Il faut une étude basée sur une cartographie nationale et des critères affinés en matière de délinquance pour déterminer les ZSP, que les policiers soient recentrés sur le cœur de métier pour libérer des effectifs opérationnels dans la lutte contre la délinquance et la criminalité. Les missions secondaires doivent quant à elles être attribuées à d’autres acteurs de la sécurité. C’est notamment pour cette raison que nous demandons la création d’un quatrième corps actif de la police nationale composé principalement des actuels adjoints de sécurité qui pourraient assumer certaines missions annexes. Nous avons d’ailleurs remis un projet complet à l’ensemble des parlementaires au début de l’année 2012. Il est à ce titre soutenu par un grand nombre d’élus de la majorité actuelle. Cela permettrait aussi de pérenniser l’emploi de près de 12 000 jeunes et de leur assurer un avenir stable avec un vrai salaire et une véritable perspective d’avenir. A l’heure où l’on nous parle de la création de nouveaux « emplois d’avenir », cette question doit être absolument abordée et étudiée pour que les effectifs actifs des gradés et gardiens de la paix soient pleinement employés dans lutte contre la délinquance et la criminalité, comme par exemple dans les ZSP.

Au total « entre cinquante et soixante ZSP doivent être déployées en l'espace d'un an, à compter de septembre ». Quelles villes (non présentes dans les 15 premières) doivent être inclues en priorité ?

Je pense qu’il ne serait pas objectif de faire ici une liste exhaustive des zones à définir car la complexité de la délinquance et de la criminalité (déplacement, organisation maffieuse, économie souterraine) nécessite une réflexion profonde sur les zones à créer.
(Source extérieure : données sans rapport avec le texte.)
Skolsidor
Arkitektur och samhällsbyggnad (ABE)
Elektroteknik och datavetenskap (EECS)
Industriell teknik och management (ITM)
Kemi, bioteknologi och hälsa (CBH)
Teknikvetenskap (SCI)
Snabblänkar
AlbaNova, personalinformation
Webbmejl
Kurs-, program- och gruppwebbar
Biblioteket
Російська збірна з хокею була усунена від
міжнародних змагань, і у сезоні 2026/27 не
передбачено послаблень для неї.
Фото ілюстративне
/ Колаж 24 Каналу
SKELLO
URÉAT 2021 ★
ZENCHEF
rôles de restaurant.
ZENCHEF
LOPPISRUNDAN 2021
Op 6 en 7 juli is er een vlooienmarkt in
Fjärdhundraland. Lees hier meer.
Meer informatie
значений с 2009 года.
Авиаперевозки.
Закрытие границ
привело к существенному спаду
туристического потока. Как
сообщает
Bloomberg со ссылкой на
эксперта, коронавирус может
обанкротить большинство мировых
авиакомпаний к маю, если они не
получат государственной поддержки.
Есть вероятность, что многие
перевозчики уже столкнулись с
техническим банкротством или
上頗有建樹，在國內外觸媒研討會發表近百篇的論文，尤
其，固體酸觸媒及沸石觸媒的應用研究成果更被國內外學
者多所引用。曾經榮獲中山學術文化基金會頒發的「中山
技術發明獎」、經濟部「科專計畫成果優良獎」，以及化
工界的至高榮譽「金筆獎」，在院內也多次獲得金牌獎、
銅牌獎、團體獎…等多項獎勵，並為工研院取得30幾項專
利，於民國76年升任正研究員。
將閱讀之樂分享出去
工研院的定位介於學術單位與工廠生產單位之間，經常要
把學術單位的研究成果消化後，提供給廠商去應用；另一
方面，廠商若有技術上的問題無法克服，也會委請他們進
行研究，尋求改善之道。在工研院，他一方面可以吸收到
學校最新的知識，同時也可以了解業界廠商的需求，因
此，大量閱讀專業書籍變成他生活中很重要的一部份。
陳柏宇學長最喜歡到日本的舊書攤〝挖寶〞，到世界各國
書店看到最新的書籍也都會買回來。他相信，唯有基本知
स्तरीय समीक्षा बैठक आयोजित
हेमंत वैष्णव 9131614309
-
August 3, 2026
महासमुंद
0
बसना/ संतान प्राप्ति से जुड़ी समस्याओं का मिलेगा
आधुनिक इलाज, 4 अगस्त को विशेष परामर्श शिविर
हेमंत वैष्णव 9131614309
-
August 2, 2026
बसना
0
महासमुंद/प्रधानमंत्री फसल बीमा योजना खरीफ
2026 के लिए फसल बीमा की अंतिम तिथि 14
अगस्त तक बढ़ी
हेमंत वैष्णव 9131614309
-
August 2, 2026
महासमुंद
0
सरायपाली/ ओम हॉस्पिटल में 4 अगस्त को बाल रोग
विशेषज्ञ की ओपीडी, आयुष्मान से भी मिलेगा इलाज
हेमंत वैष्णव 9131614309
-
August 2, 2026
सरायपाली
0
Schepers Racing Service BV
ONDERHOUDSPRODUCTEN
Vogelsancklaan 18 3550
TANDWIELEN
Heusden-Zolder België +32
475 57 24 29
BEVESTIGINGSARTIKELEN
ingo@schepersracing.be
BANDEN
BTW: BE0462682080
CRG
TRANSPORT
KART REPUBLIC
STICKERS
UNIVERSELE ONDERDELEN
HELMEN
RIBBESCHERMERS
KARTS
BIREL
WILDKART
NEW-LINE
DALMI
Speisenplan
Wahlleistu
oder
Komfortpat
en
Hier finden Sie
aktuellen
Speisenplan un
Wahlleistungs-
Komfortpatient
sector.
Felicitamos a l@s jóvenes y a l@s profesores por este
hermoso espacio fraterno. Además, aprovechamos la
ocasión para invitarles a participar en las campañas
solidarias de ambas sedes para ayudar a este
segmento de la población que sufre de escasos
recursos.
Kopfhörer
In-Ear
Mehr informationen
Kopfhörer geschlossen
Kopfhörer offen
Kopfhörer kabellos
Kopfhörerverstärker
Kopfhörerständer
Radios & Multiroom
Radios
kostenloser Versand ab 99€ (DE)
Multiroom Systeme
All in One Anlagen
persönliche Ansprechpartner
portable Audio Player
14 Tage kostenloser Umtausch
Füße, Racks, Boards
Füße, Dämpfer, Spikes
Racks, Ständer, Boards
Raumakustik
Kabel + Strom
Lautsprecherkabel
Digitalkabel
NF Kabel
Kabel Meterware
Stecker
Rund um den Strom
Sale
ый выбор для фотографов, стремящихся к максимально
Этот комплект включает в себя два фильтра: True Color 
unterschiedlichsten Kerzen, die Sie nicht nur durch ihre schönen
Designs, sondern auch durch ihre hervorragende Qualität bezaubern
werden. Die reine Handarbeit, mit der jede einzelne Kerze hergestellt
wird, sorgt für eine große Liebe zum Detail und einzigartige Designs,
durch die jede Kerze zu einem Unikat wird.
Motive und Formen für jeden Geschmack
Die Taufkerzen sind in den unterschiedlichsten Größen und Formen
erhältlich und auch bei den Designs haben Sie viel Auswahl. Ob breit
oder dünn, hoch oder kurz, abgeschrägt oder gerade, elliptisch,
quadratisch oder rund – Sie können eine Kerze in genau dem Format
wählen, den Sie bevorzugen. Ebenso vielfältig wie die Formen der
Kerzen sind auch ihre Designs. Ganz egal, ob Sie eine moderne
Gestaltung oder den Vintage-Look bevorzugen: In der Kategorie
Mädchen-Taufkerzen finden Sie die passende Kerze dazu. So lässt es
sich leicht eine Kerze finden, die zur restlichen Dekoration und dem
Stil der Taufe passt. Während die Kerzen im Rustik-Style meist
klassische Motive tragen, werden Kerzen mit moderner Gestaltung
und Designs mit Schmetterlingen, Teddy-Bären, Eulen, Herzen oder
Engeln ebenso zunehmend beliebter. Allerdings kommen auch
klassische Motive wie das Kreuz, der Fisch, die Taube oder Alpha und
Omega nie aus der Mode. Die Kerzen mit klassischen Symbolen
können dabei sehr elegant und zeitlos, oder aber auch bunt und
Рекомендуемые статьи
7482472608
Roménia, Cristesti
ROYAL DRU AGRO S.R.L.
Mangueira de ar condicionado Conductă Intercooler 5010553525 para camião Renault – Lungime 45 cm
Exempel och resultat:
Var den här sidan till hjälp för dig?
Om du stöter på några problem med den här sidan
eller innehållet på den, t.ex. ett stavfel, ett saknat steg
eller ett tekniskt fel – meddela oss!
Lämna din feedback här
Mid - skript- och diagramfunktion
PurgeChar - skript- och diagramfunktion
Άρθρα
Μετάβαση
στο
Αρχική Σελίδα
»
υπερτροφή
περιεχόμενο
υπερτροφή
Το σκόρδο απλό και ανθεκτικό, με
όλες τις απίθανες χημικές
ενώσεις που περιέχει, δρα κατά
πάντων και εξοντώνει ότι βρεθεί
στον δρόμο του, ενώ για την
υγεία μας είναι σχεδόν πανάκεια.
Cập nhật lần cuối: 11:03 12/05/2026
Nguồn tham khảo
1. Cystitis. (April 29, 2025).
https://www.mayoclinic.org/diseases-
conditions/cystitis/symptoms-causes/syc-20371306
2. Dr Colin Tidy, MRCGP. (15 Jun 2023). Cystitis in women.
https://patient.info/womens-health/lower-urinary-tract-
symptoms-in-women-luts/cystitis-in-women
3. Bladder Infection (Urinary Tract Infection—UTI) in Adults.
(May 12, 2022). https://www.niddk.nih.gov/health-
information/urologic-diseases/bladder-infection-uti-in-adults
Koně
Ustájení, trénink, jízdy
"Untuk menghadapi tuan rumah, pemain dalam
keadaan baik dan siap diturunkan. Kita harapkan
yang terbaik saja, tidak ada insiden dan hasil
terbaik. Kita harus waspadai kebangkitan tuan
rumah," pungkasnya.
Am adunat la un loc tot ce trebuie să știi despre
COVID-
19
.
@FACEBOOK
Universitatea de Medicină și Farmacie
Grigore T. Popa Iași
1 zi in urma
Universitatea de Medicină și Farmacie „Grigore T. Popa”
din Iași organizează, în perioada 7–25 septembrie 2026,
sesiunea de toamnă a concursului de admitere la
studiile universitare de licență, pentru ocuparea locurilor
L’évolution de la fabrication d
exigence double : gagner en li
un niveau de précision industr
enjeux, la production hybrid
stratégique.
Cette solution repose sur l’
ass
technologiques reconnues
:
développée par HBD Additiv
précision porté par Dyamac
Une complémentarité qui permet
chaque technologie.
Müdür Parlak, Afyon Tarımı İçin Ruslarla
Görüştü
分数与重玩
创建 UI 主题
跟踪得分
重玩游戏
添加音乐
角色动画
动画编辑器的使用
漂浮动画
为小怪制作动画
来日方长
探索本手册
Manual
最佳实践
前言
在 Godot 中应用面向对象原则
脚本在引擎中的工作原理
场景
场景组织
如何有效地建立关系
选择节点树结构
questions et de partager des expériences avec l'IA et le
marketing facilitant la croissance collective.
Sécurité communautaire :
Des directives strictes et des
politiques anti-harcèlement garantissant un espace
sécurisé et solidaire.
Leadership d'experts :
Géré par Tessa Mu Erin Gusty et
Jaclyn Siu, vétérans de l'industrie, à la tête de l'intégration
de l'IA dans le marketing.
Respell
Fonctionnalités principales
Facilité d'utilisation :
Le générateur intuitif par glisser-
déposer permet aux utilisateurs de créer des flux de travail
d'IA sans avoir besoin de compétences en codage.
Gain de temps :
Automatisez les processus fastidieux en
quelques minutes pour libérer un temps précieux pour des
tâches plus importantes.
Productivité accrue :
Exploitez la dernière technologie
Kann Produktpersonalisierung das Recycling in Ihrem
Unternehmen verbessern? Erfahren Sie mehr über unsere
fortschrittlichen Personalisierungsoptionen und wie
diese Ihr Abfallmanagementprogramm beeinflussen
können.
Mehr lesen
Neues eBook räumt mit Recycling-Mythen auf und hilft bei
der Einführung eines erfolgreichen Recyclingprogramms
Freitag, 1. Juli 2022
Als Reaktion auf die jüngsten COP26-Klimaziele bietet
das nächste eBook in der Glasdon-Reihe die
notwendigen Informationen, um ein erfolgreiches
Le principe de zones existe déjà : ce sont les zones difficiles. Elles ont été définies en 1999 puis élargies à d’autres en 2001. Depuis, elles n’ont pas été réactualisées en prenant en compte les nouvelles formes de délinquance, comme les violences urbaines, et le déplacement de cette délinquance. Ainsi, des villes comme Saint Etienne, Grenoble, Strasbourg, Toulouse, Nantes, ne sont pas inscrites et auraient méritées d’être prises en compte au regard des événements qui s’y sont déroulées ces dix dernières années.

Il ne faut pas commettre la même erreur pour la définition des ZSP. Bien que Strasbourg, quartier du Neuhof, ait été pris en compte, quid des autres villes ?

Pour Alliance Police Nationale, la mise en œuvre des ZSP nécessitent une concertation complète avec les représentants du personnel. Le sens du dialogue social ne doit pas être un vain mot dans l’intérêt de la police nationale, des policiers et du service public que nous devons à nos concitoyens.